A flying thing coated in blue fur.

Delores Ray, beloved neighbor of that same Douglass Banner

whose hair went white from the sight of the same bird in the sky.

Beloved daughter of Harrison Ray

who saw first Priscilla running too quick through the marsh, screaming,

Delores! Delores! Delores saw something rotten in the sky!

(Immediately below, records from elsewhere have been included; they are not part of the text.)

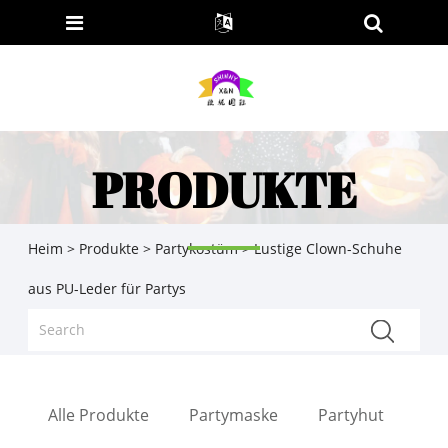
PRODUKTE
Heim
>
Produkte
>
Partykostüm
> Lustige Clown-Schuhe
aus PU-Leder für Partys
Alle Produkte
Partymaske
Partyhut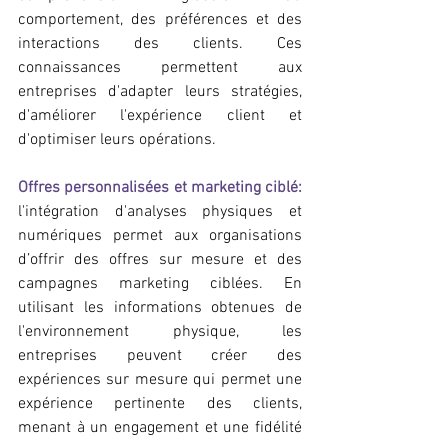
comportement, des préférences et des 
interactions des clients. Ces 
connaissances permettent aux 
entreprises d'adapter leurs stratégies, 
d'améliorer l'expérience client et 
d'optimiser leurs opérations.
Offres personnalisées et marketing ciblé:
l'intégration d'analyses physiques et 
numériques permet aux organisations 
d’offrir des offres sur mesure et des 
campagnes marketing ciblées. En 
utilisant les informations obtenues de 
l'environnement physique, les 
entreprises peuvent créer des 
expériences sur mesure qui permet une 
expérience pertinente des clients, 
menant à un engagement et une fidélité 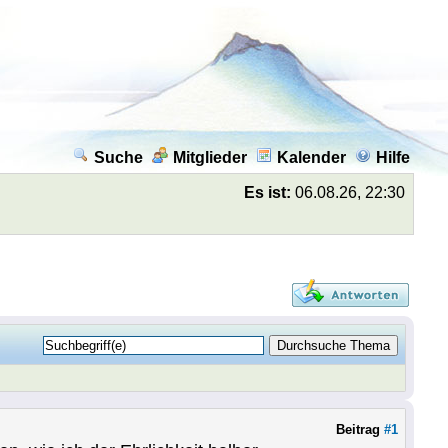
Suche
Mitglieder
Kalender
Hilfe
Es ist:
06.08.26, 22:30
Beitrag
#1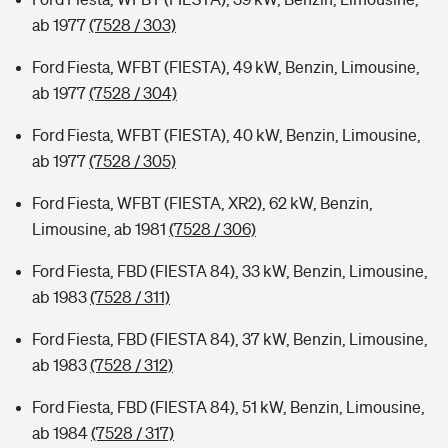
ab 1977
(7528 / 303)
Ford Fiesta, WFBT (FIESTA), 49 kW, Benzin, Limousine,
ab 1977
(7528 / 304)
Ford Fiesta, WFBT (FIESTA), 40 kW, Benzin, Limousine,
ab 1977
(7528 / 305)
Ford Fiesta, WFBT (FIESTA, XR2), 62 kW, Benzin,
Limousine, ab 1981
(7528 / 306)
Ford Fiesta, FBD (FIESTA 84), 33 kW, Benzin, Limousine,
ab 1983
(7528 / 311)
Ford Fiesta, FBD (FIESTA 84), 37 kW, Benzin, Limousine,
ab 1983
(7528 / 312)
Ford Fiesta, FBD (FIESTA 84), 51 kW, Benzin, Limousine,
ab 1984
(7528 / 317)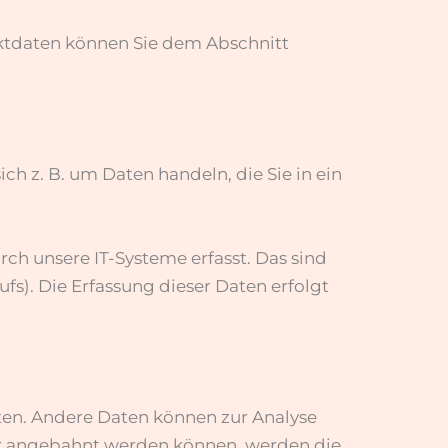
aktdaten können Sie dem Abschnitt
ch z. B. um Daten handeln, die Sie in ein
h unsere IT-Systeme erfasst. Das sind
fs). Die Erfassung dieser Daten erfolgt
sten. Andere Daten können zur Analyse
er angebahnt werden können, werden die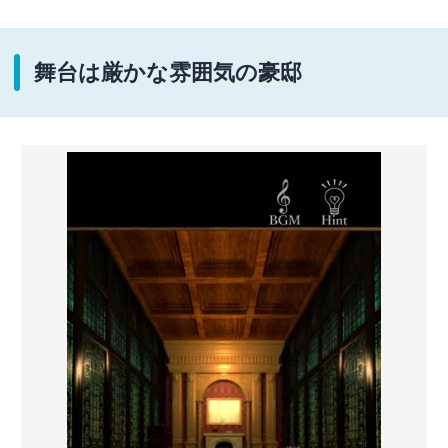
舞台は厳かな雰囲気の豪邸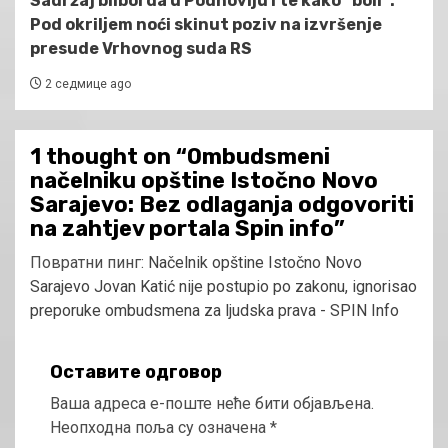
Sadržaj bilborda u Podnovlju i te kako “boli”:
Pod okriljem noći skinut poziv na izvršenje
presude Vrhovnog suda RS
2 седмице ago
1 thought on “
Ombudsmeni
načelniku opštine Istočno Novo
Sarajevo: Bez odlaganja odgovoriti
na zahtjev portala Spin info
”
Повратни пинг:
Načelnik opštine Istočno Novo
Sarajevo Jovan Katić nije postupio po zakonu, ignorisao
preporuke ombudsmena za ljudska prava - SPIN Info
Оставите одговор
Ваша адреса е-поште неће бити објављена.
Неопходна поља су означена
*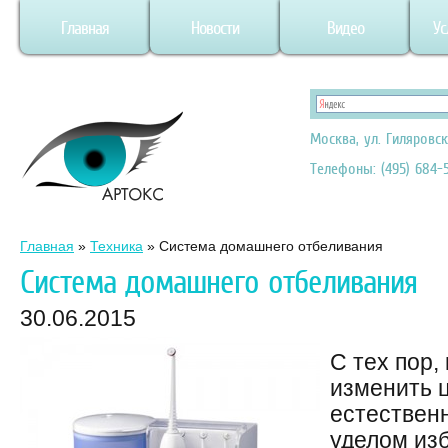
Главная
Новости
Видео
Ус
Москва, ул. Гиляровск
Телефоны: (495) 684-5
Главная
»
Техника
»
Система домашнего отбеливания
Система домашнего отбеливания
30.06.2015
С тех пор,
изменить ц
естественн
уделом из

It wasn’t until the younger of the two sisters fell

in that same muck that Harrison saw Delores, on that day,

walking steady behind, far behind, her hair hanging over her face,

obscuring whatever it was she tried to remove from her face.

Walking like blind.

Beloved daughter of Nell Ray

who ran past Harrison and assisted Priscilla

to standing before rushing to her eldest daughter

(no rain boots for Nell, muck to her naked knees)

and there saw what her husband could not

from the back porch of the Ray home,

saw that Delores’s dark hair obscured new eyes,

navy eyes, orbs of furred blue, witch’s eyes,

punishment for having seen a witch in the sky.

Here lies Delores Ray who, on that day,

saw the Blue Hag split the ribbon of the boned corset,

saw more of her than anybody is allowed to see.

Beloved master to Barley, hunting dog,

who loved dear Delores most of all

but who would not watch birds with her,

refused to ever cross the muck to the meadow.

Beloved neighbor of Sammy Banner who,

having seen her brother turn white,

rushed to the Ray home to seek help,

arriving rather to discover damnation in the kitchen

as Delores Ray swiped at her own eyes,

attempting to pluck the blue fur from her sockets,

succeeding enough to send tiny blue feathers to the kitchen floor.

Beloved sister of Nathaniel Ray

who couldn’t quiet baby Ralph and so left said duty to January

before taking a musket from the pantry

and setting off to kill the Blue Hag in the sky.

Here lies Delores Ray who spoke in the kitchen,

as all other but Nathaniel listened,

as she said these words: She looks back.

Beloved daughter of Harrison and Nell,

parents who carried Delores to Doctor Mayfair,

showed him the furred eyes, demanded he help.

Beloved member of the congregation of Father Lawrence Cantor

who saw Delores when Mayfair said no more,

there would be eyes no more, only blue.

Father Lawrence who took the girl, here lying,

to the foot of Christ and asked the savior for a miracle,

but fled said church as Christ looked down upon him

with furred eyes of his own.

Beloved daughter, sister, granddaughter,

neighbor, master, friend to all,

Evidenced by the funeral line who attended the ceremony,

who were asked not to look her in the eye,

for Aaron Buck could not close them,

all who respected these wishes, this command,

by blindfolding themselves, one by one,

touching the side of the casket,

weeping into black fabric upon their faces.

Here lies Delores Ray,

who saw the Blue Hag in the sky that day.

And so it is known that one ought not to look into the sky,

not when the color blue is nearby,

for a witch, too, has eyes.

Blue eyes. The color of color’s ending.